> _PETUNJUK TUGAS_: Perbarui sebagian kutipan tentang tugas pengawal negara dengan mengganti "atasannya" menjadi "komandannya", lalu tuliskan kembali bagian itu. Mulailah dari kata-kata "Belakangan ini kita" dan berhenti setelah "pelaksanaan tugas itu.".

> _KUTIPAN_:
◇ ◇ ◇ ◇
Belakangan ini kita sering mendengar kata-kata “siap, laksanakan!” diucapkan dalam percakapan sehari-hari. Padahal kata-kata tersebut biasanya dipakai di kalangan tentara atau polisi, yaitu ketika bawahan menerima aba-aba atau perintah dari atasannya. Dengan kata-kata itu tentara atau polisi menunjukkan dirinya siap melaksanakan tugas dan juga bersedia mengutamakan pelaksanaan tugas itu.

Selaku pengawal negara, tentara dan polisi memang mesti mengutamakan tugasnya di atas hal lain. Di pundak merekalah terletak tanggung jawab istimewa menjaga keselamatan, keamanan, dan ketertiban negara dan masyarakat. Karena tugas mereka penting, para pengawal negara harus berfokus secara khusus kepadanya. Jika tidak, kelangsungan hidup negara tidak akan terjamin.

Keharusan pengawal negara berfokus kepada tugasnya tak luput dari perhatian Alkitab. Dalam Ulangan 20:1-8 kita mendapati petunjuk-petunjuk Nabi Musa untuk tentara Israel ketika mereka menghadapi peperangan. Seorang imam harus menguatkan hati tentara sambil mengingatkan mereka untuk mengandalkan Allah (20:2-4). Dengan tindakan itu fokus tentara kepada tugasnya dikuatkan.
◇ ◇ ◇ ◇
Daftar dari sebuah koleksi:
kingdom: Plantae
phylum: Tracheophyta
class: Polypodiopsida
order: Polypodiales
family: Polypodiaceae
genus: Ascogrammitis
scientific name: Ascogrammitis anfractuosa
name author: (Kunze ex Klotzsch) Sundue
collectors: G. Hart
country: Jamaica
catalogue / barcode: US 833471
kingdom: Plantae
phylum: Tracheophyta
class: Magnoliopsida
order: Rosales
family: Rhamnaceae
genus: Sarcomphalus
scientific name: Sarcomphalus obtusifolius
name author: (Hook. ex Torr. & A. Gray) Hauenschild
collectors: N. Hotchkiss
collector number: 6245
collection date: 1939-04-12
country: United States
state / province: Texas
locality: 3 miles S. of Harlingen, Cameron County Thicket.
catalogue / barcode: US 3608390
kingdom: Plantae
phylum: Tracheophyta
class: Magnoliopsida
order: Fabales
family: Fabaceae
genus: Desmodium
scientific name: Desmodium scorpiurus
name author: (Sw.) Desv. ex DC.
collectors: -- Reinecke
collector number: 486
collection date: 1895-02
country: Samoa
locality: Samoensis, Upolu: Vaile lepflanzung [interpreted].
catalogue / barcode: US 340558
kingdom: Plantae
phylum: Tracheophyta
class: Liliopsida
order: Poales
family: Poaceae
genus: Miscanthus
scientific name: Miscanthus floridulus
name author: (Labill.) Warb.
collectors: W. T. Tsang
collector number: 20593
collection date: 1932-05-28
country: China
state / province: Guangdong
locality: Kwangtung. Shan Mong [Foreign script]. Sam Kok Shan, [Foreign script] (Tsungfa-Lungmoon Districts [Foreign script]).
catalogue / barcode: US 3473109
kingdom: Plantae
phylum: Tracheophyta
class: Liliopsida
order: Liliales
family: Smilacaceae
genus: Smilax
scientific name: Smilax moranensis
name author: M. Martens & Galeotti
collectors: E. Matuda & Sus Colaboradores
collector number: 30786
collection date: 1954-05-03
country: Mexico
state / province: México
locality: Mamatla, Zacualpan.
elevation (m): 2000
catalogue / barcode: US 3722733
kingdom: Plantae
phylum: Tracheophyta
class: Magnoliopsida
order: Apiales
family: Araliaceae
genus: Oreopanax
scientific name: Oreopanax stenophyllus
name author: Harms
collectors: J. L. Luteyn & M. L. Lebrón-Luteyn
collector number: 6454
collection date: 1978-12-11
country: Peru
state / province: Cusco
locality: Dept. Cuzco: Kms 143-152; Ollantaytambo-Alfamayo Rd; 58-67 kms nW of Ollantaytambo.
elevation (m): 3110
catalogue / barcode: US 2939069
◇ ◇ ◇ ◇
> _JAWABAN TUGAS_:
Belakangan ini kita sering mendengar kata-kata “siap, laksanakan!” diucapkan dalam percakapan sehari-hari. Padahal kata-kata tersebut biasanya dipakai di kalangan tentara atau polisi, yaitu ketika bawahan menerima aba-aba atau perintah dari komandannya. Dengan kata-kata itu tentara atau polisi menunjukkan dirinya siap melaksanakan tugas dan juga bersedia mengutamakan pelaksanaan tugas itu.